Wednesday, June 2, 2010

The Bottom-Lime Question

Nathan in his Comment under “Know . . . Understand . . . Believe” asks the right question, namely, Does acknowledging that feelings of love or beauty may just be chemical reactions in the brain do anything to diminish their importance?” He doesn’t think so . . . but I am guessing that most people would say it does.  Or at least they would if we put the word “meaning” in place of “importance.”  Is that a fair substitution, Nathan?

The argument for God, or for a spiritual realm that is above/beyond the “mere” physical world of chemical reactions, often (always?) goes back to the question of “meaning.”  If I were bright enough, and rich enough, I could build a pair of robots who, from the outside, appeared to be in love.  But I as their creator would know better; I would know that they are doing only that which they have to do, by my direction, not theirs.  And love, I want to believe, has something to do with – a lot to do with – free decision.

● AVAILABLE DATA:

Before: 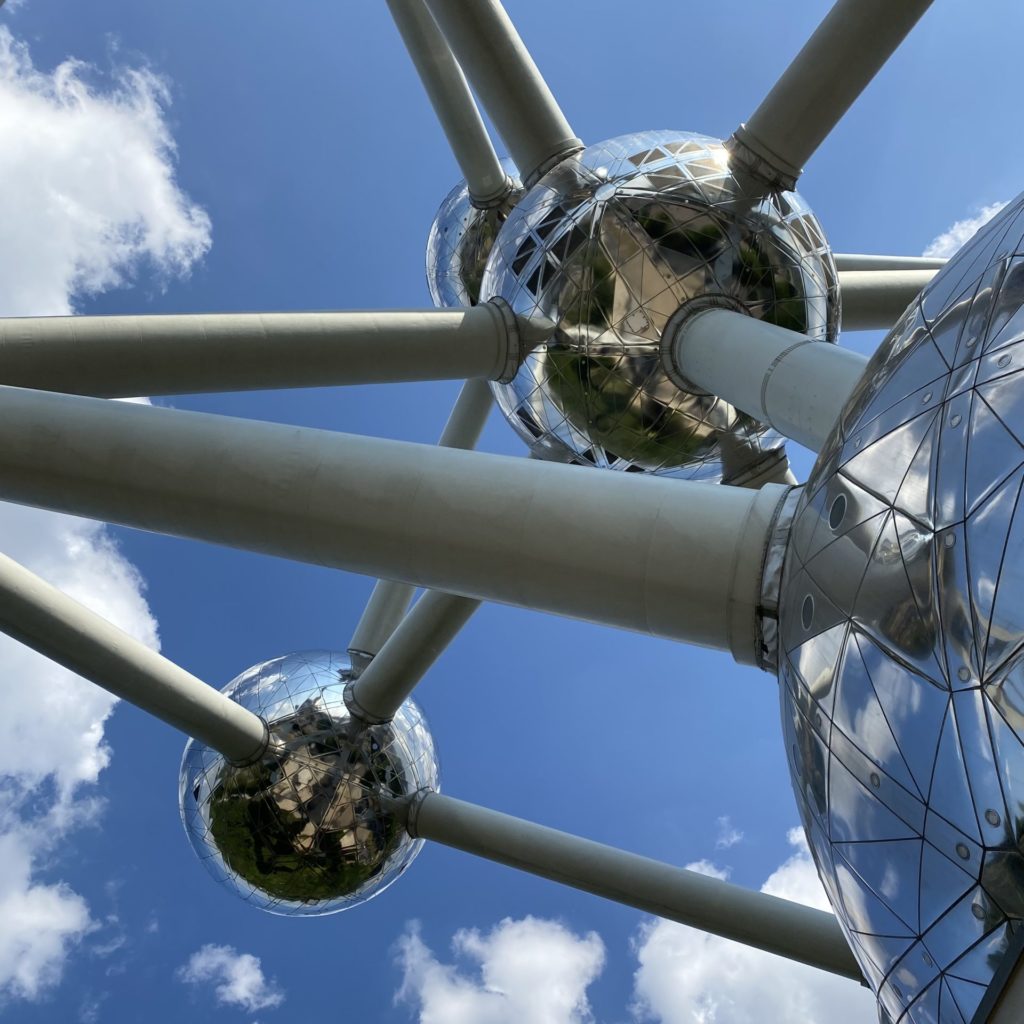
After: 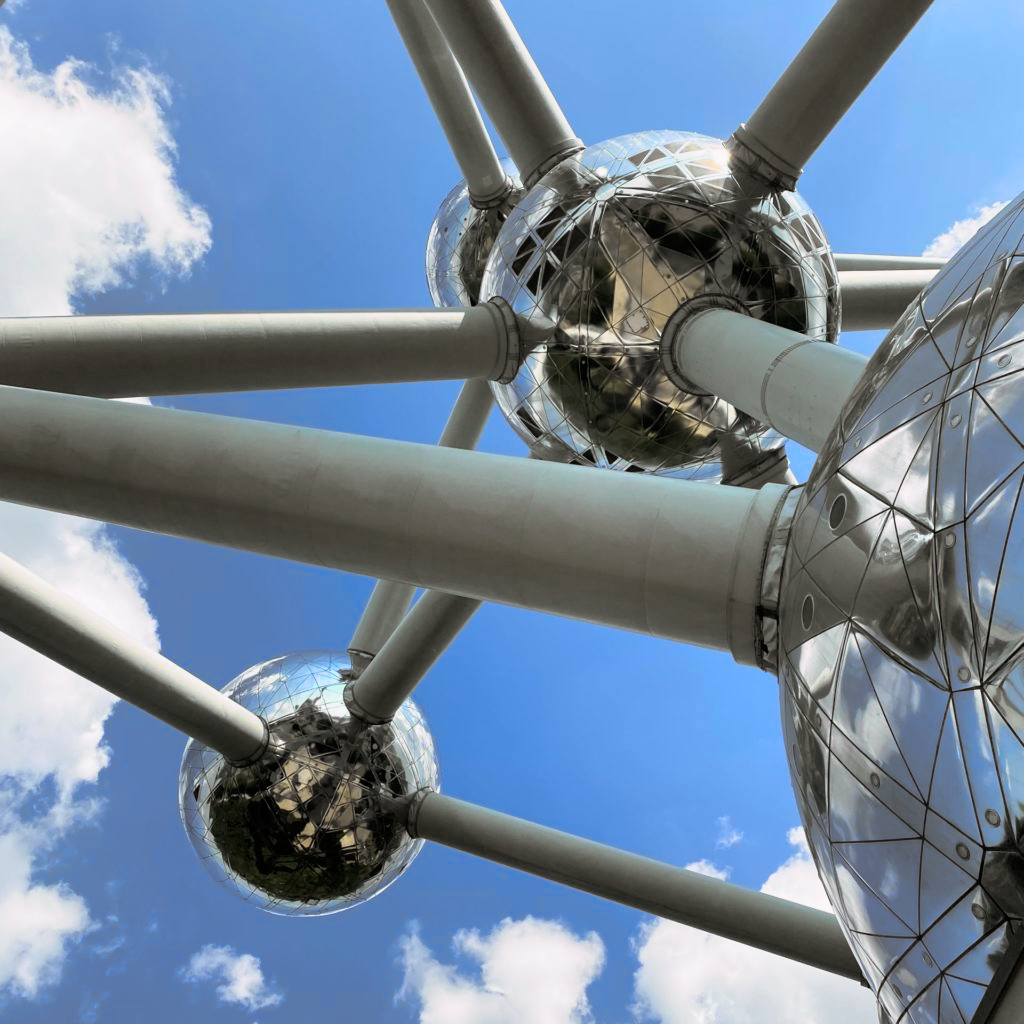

● WHAT YOU ARE ASKED TO DO:
In the blog post about love and meaning, rewrite the passage starting at "Wednesday, June 2, 2010" and ending at "fair substitution, Nathan?", changing every "importance" to "significance".

● WORKED SOLUTION:
Wednesday, June 2, 2010

The Bottom-Lime Question

Nathan in his Comment under “Know . . . Understand . . . Believe” asks the right question, namely, Does acknowledging that feelings of love or beauty may just be chemical reactions in the brain do anything to diminish their significance?” He doesn’t think so . . . but I am guessing that most people would say it does.  Or at least they would if we put the word “meaning” in place of “significance.”  Is that a fair substitution, Nathan?